Using information on usage patterns and data from static analysis we can easily generate test stubs for each function/method in a module/class. Since we already know the structure of the code we can generate setup and teardown code for methods of the same class, that will initialize a sample object, for example.
Note: pyreverse includes py2tests, a unittest skeleton generation. All of its functionality (generating test stubs for classes and functions inside modules) is already handled in Pythoscope.
There are at least a few ways to organize and run your test cases. Differences include:
- a testing framework used: unittest or doctest
- whether to use one-to-one correspondence between test classes and application classes
- usage of if __name__ == '__main__': in test modules
- whether test classes should subclass unittest.TestCase or not
- usage of runner/framework-specific functionalities, like e.g. raising SkipTest in nose
Quickcheck-style fuzzy testing, deriving code contracts
Another idea that is worth exploring is taking information about values passed around and deriving Eiffel-style contracts for methods and functions. It would work like this:
- Generate a random input of some chosen type. We could use some function contract information gathered earlier, but if that's not available we can continue anyway. Not only values of arguments should vary, but their number as well (important for testing functions with optional arguments).

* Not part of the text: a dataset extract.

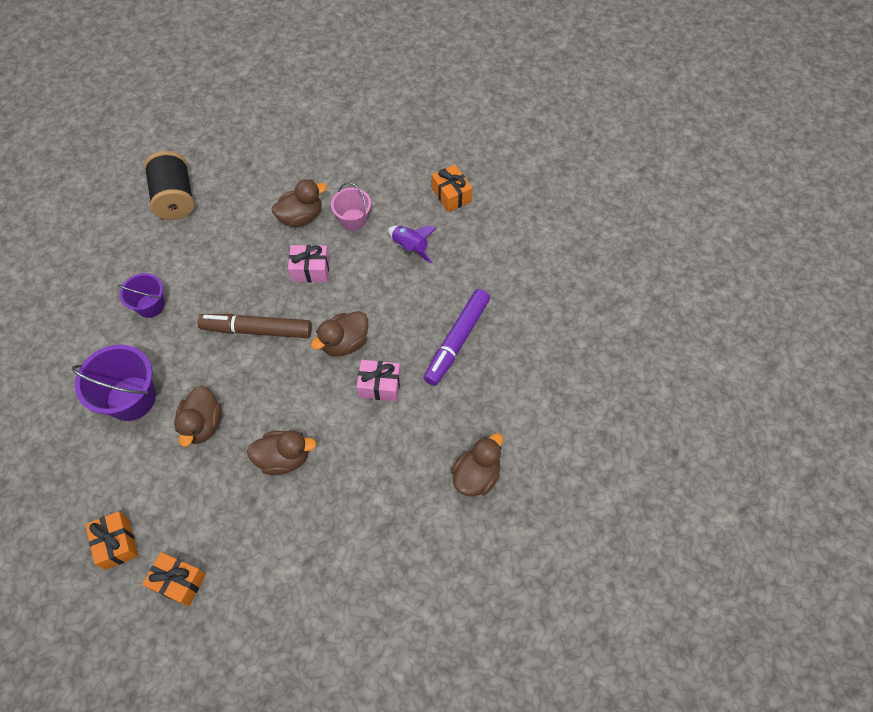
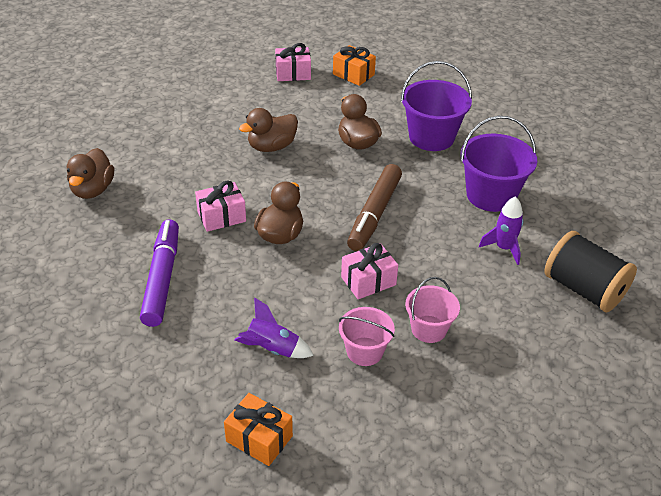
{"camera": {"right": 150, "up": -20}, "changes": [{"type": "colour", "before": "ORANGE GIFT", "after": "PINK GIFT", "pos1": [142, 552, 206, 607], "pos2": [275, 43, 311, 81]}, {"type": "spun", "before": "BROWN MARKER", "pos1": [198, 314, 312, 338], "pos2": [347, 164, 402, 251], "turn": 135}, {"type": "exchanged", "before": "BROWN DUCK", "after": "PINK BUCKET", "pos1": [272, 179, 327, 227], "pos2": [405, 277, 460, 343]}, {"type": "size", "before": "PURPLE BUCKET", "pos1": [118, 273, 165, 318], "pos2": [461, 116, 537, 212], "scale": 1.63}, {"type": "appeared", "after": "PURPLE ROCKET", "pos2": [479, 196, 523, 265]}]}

- Call the function with generated input.
- Record the result.
- Generate a test case based on this.
Test cases don't have to be generated immediately, I'd rather see them grouped by the result (into equivalence classes1) and put into separate test cases.
Using this method we'll be able to come up with new test cases without any user interaction, and possibly beyond normal system usage, capturing "accidental" system behavior, which I'm guessing could be a real time saver for legacy systems.
- Generated tests can be declarative in nature, inspired by Haskell's QuickCheck (see Peckcheck). Using type (or rather more general: range of typical/accepted values) information gathered from coverage reports we can generate new input/output couples to enhance generated tests even more (and possibly finding bugs). Care must be taken to ensure that generated tests don't fail (i.e. that our generalizations are right).
- How can we assure generated tests safety? Test generator doesn't know the meaning of functions it will generate tests for. For example, it may generate a test case for remove_glob with an argument '/*', which can potentially wipe out all developer's files. Maybe we can "guess" necessary stubs for particular test cases? Calling os.remove indicates a need for filesystem stub, while modules importing sqlite3 may require a database stub, etc.